[Start of Attachment]

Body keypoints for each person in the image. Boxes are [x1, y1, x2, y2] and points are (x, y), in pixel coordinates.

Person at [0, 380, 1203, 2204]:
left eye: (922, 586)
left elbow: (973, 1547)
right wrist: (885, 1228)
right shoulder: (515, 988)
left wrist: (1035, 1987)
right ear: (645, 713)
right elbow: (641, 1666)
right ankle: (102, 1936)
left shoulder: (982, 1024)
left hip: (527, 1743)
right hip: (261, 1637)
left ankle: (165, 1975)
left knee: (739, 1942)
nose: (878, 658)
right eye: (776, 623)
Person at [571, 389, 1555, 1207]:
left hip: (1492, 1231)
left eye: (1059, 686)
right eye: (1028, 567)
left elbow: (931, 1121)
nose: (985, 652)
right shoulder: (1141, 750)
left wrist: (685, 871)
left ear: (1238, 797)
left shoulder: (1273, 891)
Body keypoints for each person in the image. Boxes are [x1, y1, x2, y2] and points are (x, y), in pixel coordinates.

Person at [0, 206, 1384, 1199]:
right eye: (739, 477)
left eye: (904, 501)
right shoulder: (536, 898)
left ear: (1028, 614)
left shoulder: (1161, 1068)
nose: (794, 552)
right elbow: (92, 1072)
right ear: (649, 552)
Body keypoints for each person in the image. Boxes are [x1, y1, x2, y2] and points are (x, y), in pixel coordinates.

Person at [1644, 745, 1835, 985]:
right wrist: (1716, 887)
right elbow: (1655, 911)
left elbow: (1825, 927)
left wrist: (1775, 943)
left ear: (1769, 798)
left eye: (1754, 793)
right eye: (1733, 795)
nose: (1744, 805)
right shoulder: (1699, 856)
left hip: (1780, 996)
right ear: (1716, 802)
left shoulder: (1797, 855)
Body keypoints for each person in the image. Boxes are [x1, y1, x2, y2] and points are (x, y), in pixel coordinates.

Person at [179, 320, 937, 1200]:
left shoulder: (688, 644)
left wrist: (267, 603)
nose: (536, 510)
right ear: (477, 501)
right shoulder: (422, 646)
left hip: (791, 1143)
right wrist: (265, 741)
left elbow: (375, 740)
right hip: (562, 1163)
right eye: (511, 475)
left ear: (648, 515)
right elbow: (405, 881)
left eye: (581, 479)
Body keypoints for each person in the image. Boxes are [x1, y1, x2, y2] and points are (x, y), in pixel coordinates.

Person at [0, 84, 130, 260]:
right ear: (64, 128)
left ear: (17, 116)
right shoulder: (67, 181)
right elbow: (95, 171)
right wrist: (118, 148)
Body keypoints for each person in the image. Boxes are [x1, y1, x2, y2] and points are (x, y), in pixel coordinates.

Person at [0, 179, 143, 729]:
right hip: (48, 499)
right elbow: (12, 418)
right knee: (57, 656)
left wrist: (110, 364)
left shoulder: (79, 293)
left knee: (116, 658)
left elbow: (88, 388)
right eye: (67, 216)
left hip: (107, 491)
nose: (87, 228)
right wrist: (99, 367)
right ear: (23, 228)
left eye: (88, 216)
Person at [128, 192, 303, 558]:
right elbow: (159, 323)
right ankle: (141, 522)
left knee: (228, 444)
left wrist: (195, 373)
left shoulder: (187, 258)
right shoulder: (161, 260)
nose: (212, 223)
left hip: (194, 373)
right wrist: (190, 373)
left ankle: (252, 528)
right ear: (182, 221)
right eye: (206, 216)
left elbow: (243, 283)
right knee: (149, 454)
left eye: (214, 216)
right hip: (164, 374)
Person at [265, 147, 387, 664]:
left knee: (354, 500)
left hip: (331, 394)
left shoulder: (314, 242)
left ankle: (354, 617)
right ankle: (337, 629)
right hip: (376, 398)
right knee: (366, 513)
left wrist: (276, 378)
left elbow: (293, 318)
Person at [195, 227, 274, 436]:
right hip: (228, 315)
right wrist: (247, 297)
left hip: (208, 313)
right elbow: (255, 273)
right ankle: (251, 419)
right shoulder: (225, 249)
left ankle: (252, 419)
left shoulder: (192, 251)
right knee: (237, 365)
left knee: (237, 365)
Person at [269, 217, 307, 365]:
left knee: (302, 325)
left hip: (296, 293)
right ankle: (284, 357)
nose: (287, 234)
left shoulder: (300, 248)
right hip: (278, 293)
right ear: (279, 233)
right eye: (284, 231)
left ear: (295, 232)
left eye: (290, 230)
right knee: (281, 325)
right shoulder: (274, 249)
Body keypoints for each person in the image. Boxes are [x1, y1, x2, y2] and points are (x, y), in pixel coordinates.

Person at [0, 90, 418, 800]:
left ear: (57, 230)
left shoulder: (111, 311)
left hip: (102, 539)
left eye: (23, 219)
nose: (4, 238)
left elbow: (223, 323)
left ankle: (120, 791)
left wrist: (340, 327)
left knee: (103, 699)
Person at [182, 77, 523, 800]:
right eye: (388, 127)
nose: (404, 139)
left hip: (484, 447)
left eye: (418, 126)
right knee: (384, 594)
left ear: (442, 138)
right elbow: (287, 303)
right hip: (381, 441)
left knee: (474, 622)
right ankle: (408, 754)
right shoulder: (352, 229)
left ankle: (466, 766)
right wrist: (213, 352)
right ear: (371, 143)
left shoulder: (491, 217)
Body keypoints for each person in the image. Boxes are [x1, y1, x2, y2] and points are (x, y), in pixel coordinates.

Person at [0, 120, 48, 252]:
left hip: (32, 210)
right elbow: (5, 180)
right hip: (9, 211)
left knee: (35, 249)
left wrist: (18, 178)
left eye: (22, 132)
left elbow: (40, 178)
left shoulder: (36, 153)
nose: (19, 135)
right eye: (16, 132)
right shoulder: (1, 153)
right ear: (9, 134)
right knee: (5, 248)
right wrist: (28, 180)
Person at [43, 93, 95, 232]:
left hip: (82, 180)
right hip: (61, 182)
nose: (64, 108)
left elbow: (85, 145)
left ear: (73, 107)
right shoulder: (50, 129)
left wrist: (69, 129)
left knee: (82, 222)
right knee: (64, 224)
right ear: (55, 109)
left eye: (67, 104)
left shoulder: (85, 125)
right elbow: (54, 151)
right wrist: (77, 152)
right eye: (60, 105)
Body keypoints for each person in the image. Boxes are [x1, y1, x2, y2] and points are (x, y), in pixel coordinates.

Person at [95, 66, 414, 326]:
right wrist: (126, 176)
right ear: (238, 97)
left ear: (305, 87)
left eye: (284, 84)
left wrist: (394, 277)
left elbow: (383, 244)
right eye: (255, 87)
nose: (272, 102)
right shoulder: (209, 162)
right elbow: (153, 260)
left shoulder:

[End of Attachment]

## Work instructions
Check each line of the entries above for the string "ankle", and return those that contain it.

## Exercise answer
right ankle: (102, 1936)
left ankle: (165, 1975)
right ankle: (141, 522)
left ankle: (252, 528)
left ankle: (354, 617)
right ankle: (337, 629)
right ankle: (251, 419)
left ankle: (252, 419)
right ankle: (284, 357)
left ankle: (120, 791)
right ankle: (408, 754)
left ankle: (466, 766)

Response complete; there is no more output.